When my doctor came to my hospital room to give me my last check-up before I went home, he removed the dressing from my incision, asked me about my milk supply and told me, "Go home and wash your hair. You have my permission to wash your hair. You're a sweaty mess."

The nurse looked at me with a "don't you dare" care-bear stare and I felt like I was stuck in the middle of a really contentious cultural battle. Whose advice do I take? The doctor who I trust and respect? Or the nurse, who I don't know and haven't ever met before?

I had taken a shower the day before - IV bag hanging from a hook in the shower especially designed for that, in a room that, as far as I know, has always been a maternity room. The nurse told me that I needed to take a shower, so I did. It was fast and cold and I didn't wash my head, but I had immersed myself in water. I would have done it even if she didn't tell me to; I was dirty and sweaty and gross.

I wasn't, however, surprised when a friend arrived minutes after my shower and freaked out.


I was surely going to get an infection, and if I got sick it would be the kind of sick that doctors don't know anything about** and OMG what was I thinking. And on top of it all, I was in the room with air conditioning and it was cold! I just took a cold shower in a cold room and seriously.

You see, the rules of newborns do not only apply to the newborn. There are more rules, even, that apply to the mom. Generally speaking, nobody can leave the house or lift a finger for six weeks post-partum. The only thing that can be lifted is your baby, and even that is iffy.

The rules are not exclusive to Dominicans - there are similar rules in most of Latin America and even Asia. (My Korean friends were also shocked that there was air conditioning in my hospital room, as cold air is thought to be terrible for a new mom, and in Korea women are not even allowed to have visitors in the hospital for five days.) A new mom is supposed to be very careful - guardar el riesgo - for about 40 days. Anything that is done outside of the rules, can cause a desarreglo and then you're in for it.

Being careful includes not being cold. You might see a Dominican mama in a sweat suit and wool cap in August. August in the Dominican Republic. It includes not showering for several days after birth, and even when showering is acceptable, washing the head is not. Hair washing cannot happen for six weeks. One cannot go outside at night, or even open windows or use a fan because the sereno, or night air, will cause complications. A new mother cannot lift anything, wash anything or participate in regular household duties (except of course when it is convenient or beneficial to the other members of the family - the rules only apply sometimes)

I am just about out of the risky stage and will be expected to get back to my normal life (with a new baby!) in a few days (though, the doc has already given me the all-clear).

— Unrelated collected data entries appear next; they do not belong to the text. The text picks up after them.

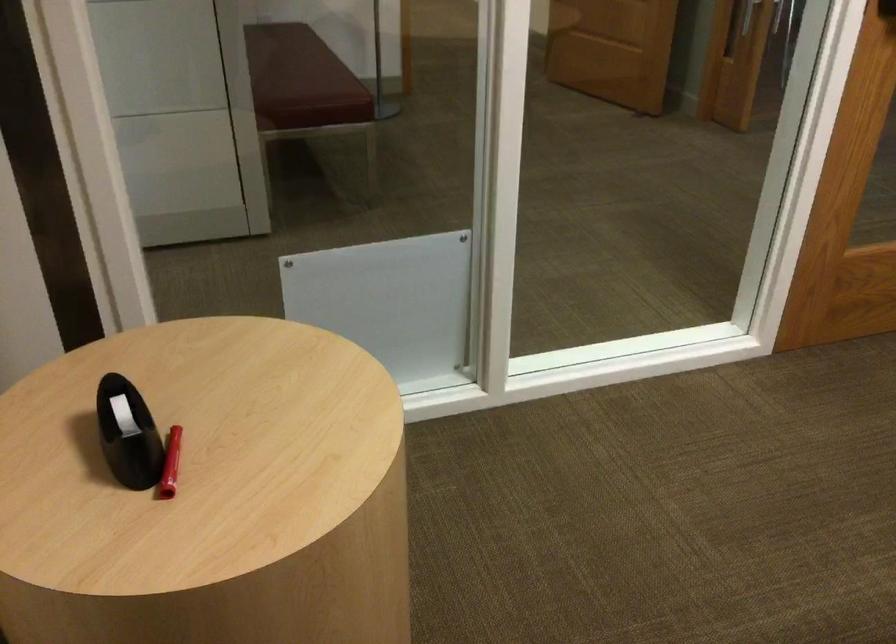
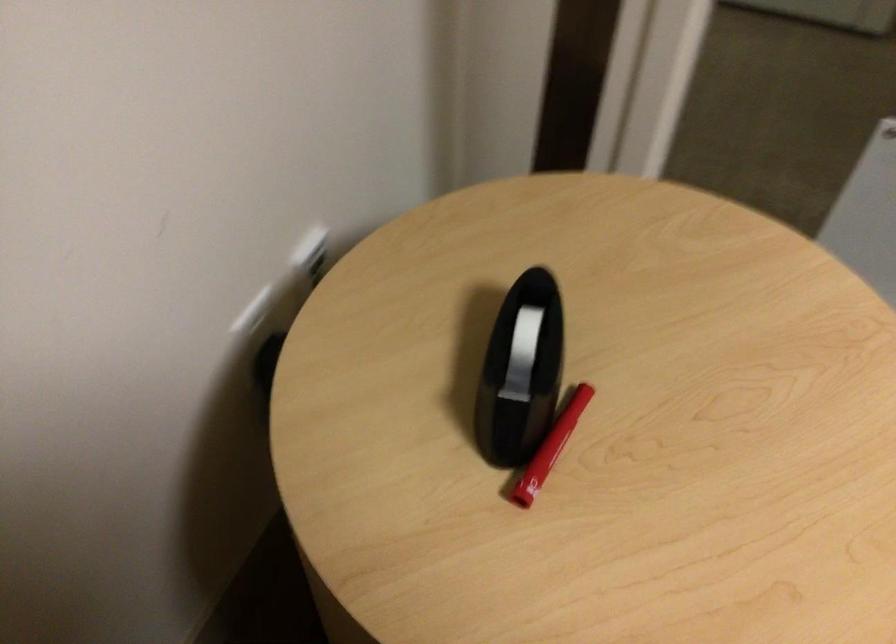
Find the pixel in the second image that matches (171,462) in the first image.

(557, 438)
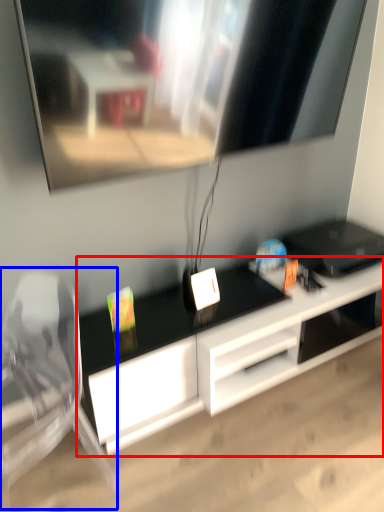
Question: Which of the following is the closest to the observer, desk (highlighted by a red box) or swivel chair (highlighted by a blue box)?

Choices:
 (A) desk
 (B) swivel chair

Answer: (B)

I still have a year of baby advice and rules to "follow," but I'm really trying to take it all lightly and not get too upset by los entremetidos - the people who want to tell me what to do all the time!

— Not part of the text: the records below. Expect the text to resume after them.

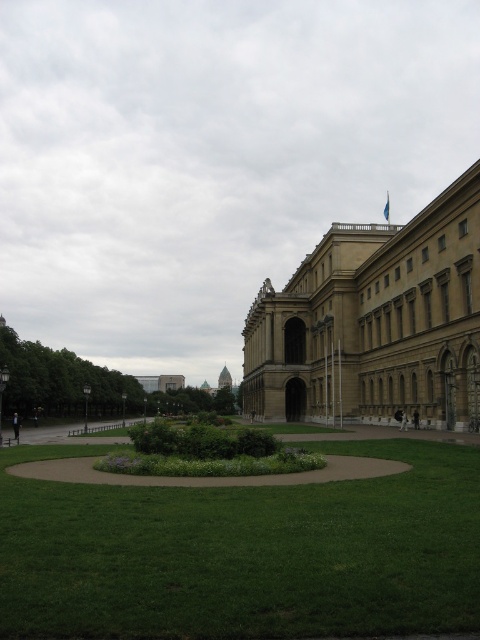
Who is taller, green grass at center or brown stone building at center?

brown stone building at center is taller.

Does green grass at center appear under brown stone building at center?

Yes.

Locate an element on the screen. This screenshot has height=640, width=480. green grass at center is located at coordinates (244, 552).

You are a GUI agent. You are given a task and a screenshot of the screen. Output one action in this format:
    pyautogui.click(x=<x>, y=<y>)
    Task: Click on the green grass at center
    The height and width of the screenshot is (640, 480).
    Given the screenshot: What is the action you would take?
    pyautogui.click(x=244, y=552)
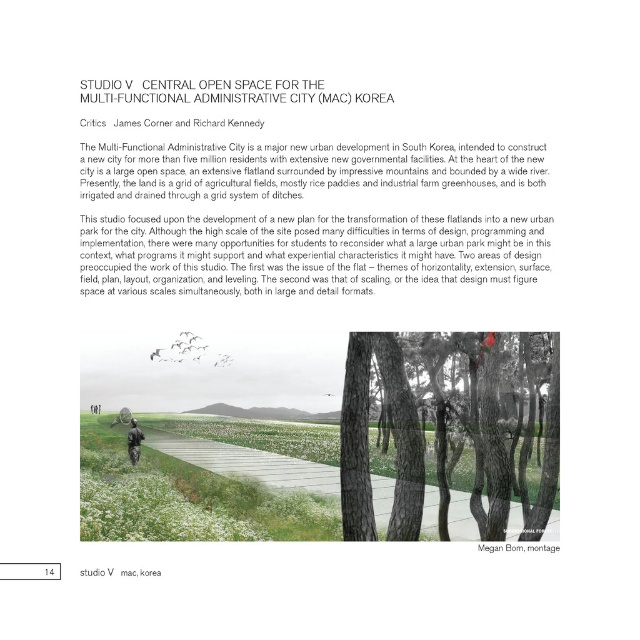
Question: Which of the following is the farthest from the observer?

Choices:
 (A) 493,456
 (B) 486,506
 (C) 132,432

Answer: (C)

Question: Which object is positioned farthest from the green grass at lower center?

Choices:
 (A) smooth bark tree at center
 (B) matte black person at center

Answer: (A)

Question: Is green grass at lower center smaller than matte black person at center?

Choices:
 (A) yes
 (B) no

Answer: (B)

Question: Considering the real-world distances, which object is farthest from the matte black person at center?

Choices:
 (A) smooth bark tree at center
 (B) green grass at lower center

Answer: (A)

Question: Does smooth bark tree at center appear on the right side of matte black person at center?

Choices:
 (A) yes
 (B) no

Answer: (A)

Question: Is green grass at lower center above matte black person at center?

Choices:
 (A) yes
 (B) no

Answer: (B)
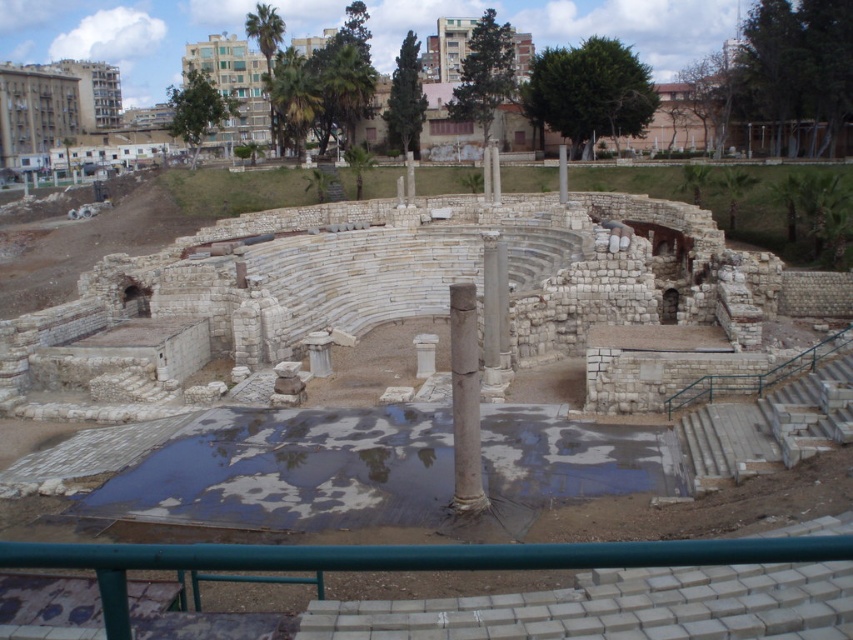
Question: Can you confirm if white marble column at center is positioned to the left of gray stone column at center?

Choices:
 (A) no
 (B) yes

Answer: (B)

Question: Does reflective concrete puddle at center have a greater width compared to gray stone column at center?

Choices:
 (A) yes
 (B) no

Answer: (A)

Question: Does white marble column at center lie behind gray stone column at center?

Choices:
 (A) no
 (B) yes

Answer: (A)

Question: Which point is closer to the camera?

Choices:
 (A) (560, 173)
 (B) (459, 282)
 (C) (401, 474)

Answer: (C)

Question: Which point appears closest to the camera in this image?

Choices:
 (A) (467, 344)
 (B) (492, 358)
 (C) (112, 509)
 (D) (566, 172)

Answer: (A)

Question: Which object appears closest to the camera in this image?

Choices:
 (A) white marble column at center
 (B) reflective concrete puddle at center
 (C) white stone pillar at center
 (D) gray stone column at center

Answer: (B)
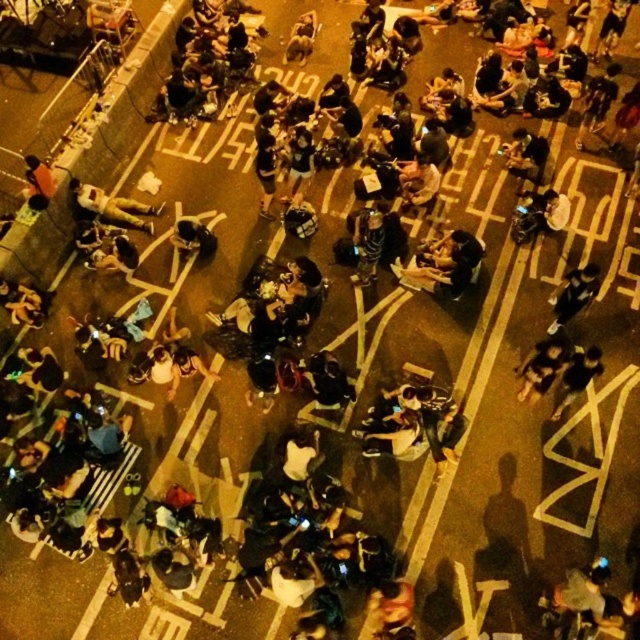
Question: Does dark gray fabric body at lower left appear under matte black shirt at lower left?

Choices:
 (A) no
 (B) yes

Answer: (B)

Question: Where is dark gray fabric body at lower left located in relation to matte black shirt at lower left in the image?

Choices:
 (A) below
 (B) above

Answer: (A)

Question: Can you confirm if dark gray fabric body at lower left is positioned below matte black shirt at lower left?

Choices:
 (A) yes
 (B) no

Answer: (A)

Question: Among these points, which one is farthest from the camera?

Choices:
 (A) (86, 209)
 (B) (26, 161)

Answer: (A)

Question: Which of the following is the closest to the observer?

Choices:
 (A) matte black shirt at lower left
 (B) dark gray fabric body at lower left

Answer: (A)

**While (many) Dominicans tend to trust medical professionals more blindly than (many) North Americans do, there is a underlying system of belief in the supernatural that often negates a doctor's authority. The most common problems are caused by mal de ojo - a curse of sorts - and a doctor's knowledge is not apt for mal de ojo. You must go to a bruja or someone who does ensalmes (praying over the body, in the name of "saints" and spirits) to be cured of mal de ojo. Some of the more mentioned problems caused by curses are empaches (which cause digestive issues) and fertility issues.